A rich 125,000-year-old coastal ecosystem discovered under Ariane 6 in French Guiana

27th March 2024

Frédéric Quillévéré of LGL-TPE has contributed to a study published in PNAS describing the discovery of fossil assemblages covering the last 130,000 years, beneath the Ariane 6 rocket launch site at Kourou in French Guiana.

Picture: Fossil oyster dating from around 125,000 years ago, discovered near the Ariane 6 launch pad, in Kourou, French Guiana, during the 2019 field campaign. (Credit: P.-O. Antoine)


Link to the press release

An international consortium of paleontologists, geologists and biologists, coordinated by scientists from the Montpellier Institute of Evolutionary Sciences (University of Montpellier/CNRS/IRD) and the University of Guyana/Géosciences Montpellier, describes the discovery of fossil assemblages spanning the last 130,000 years, beneath the Ariane 6 rocket launch site in Kourou, French Guiana.
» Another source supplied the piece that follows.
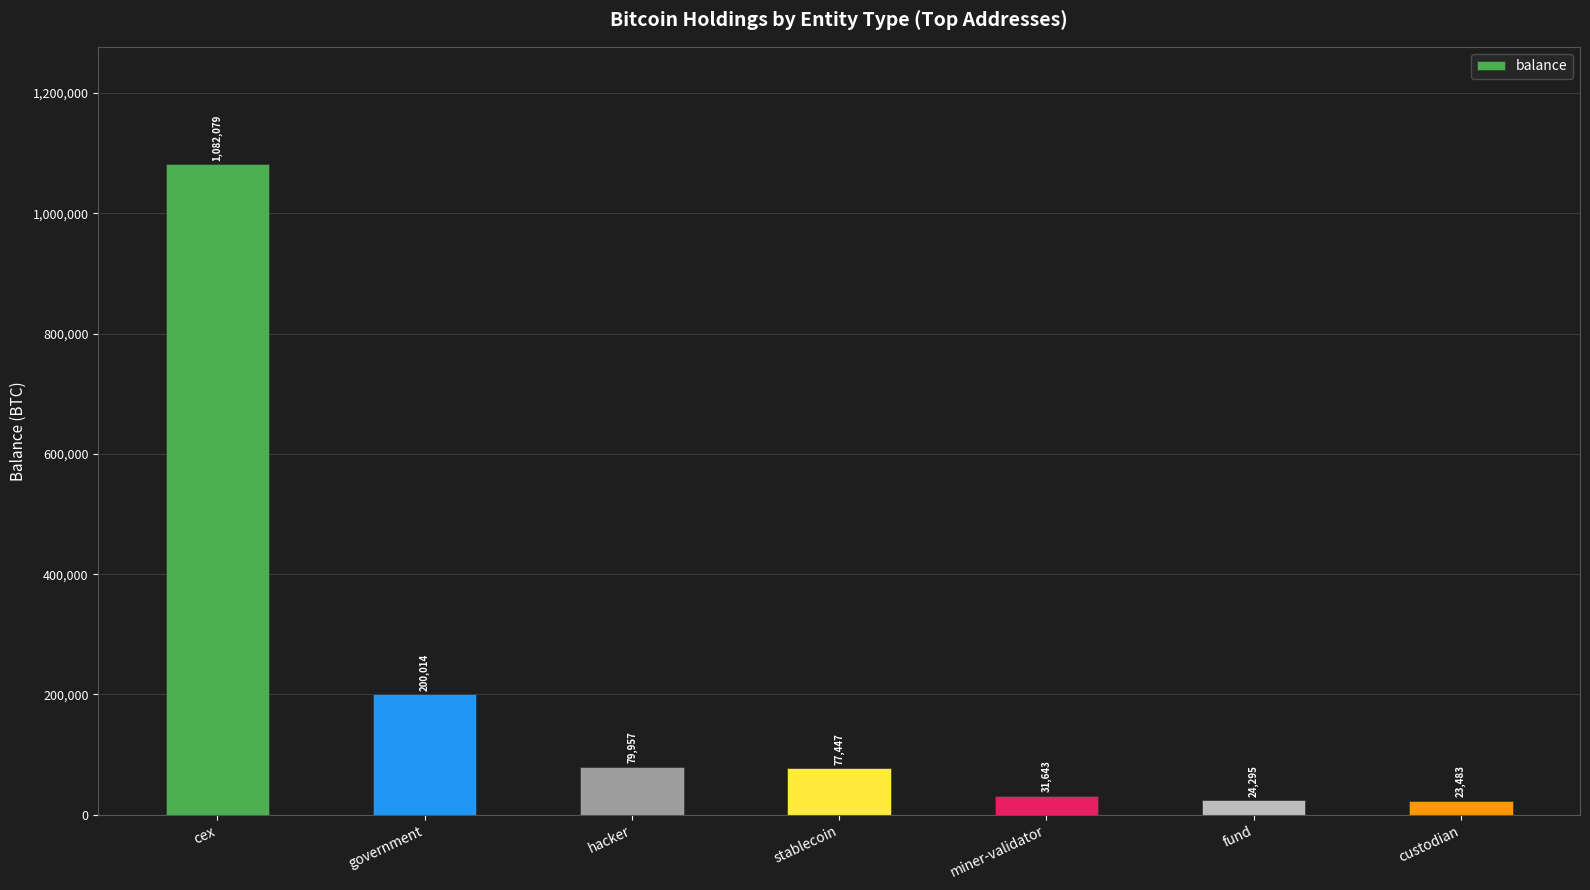

Between government and custodian, which is larger?

government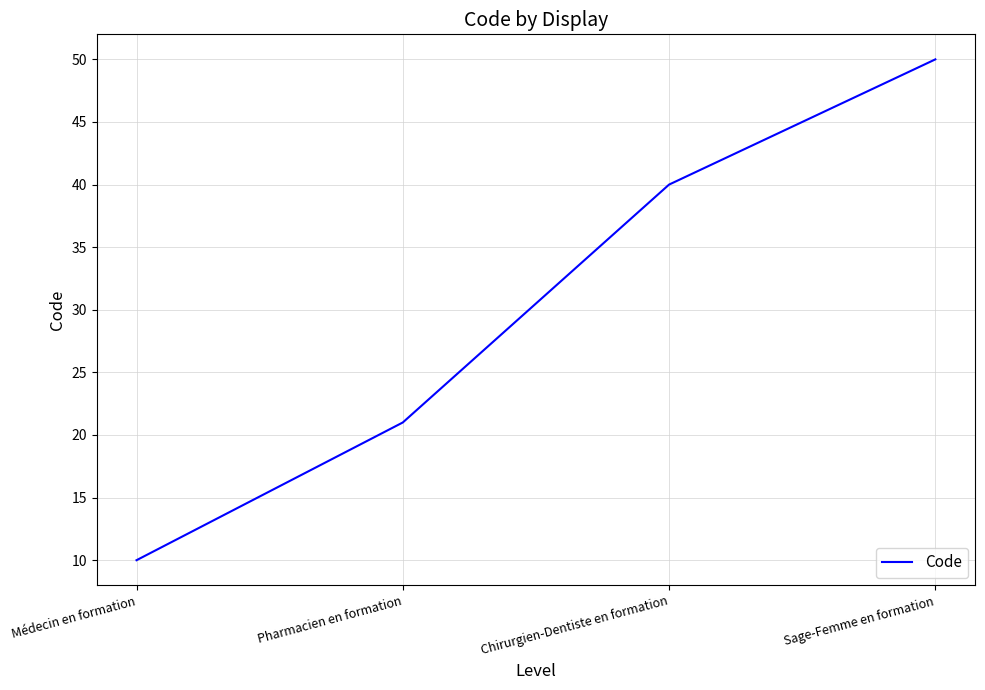

Count the number of categories in the chart.

4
These coastal assemblages, rich in over 270 species of animals, plants and microorganisms, are the first to have been unearthed in the equatorial Atlantic. They provide information on the environmental and climatic conditions that prevailed in the region and its populations, both during a very warm period (the last interglacial, from -128,000 to -116,000 years ago) and the cold period that followed (the last glacial stage, from -100,000 to -15,000 years ago).

This discovery, published in the Proceedings of the National Academy of Sciences of the USA (PNAS), provides valuable information on unanthropized equatorial Atlantic tropical coastal ecosystems and the potential long-term impact of climate change on endangered species.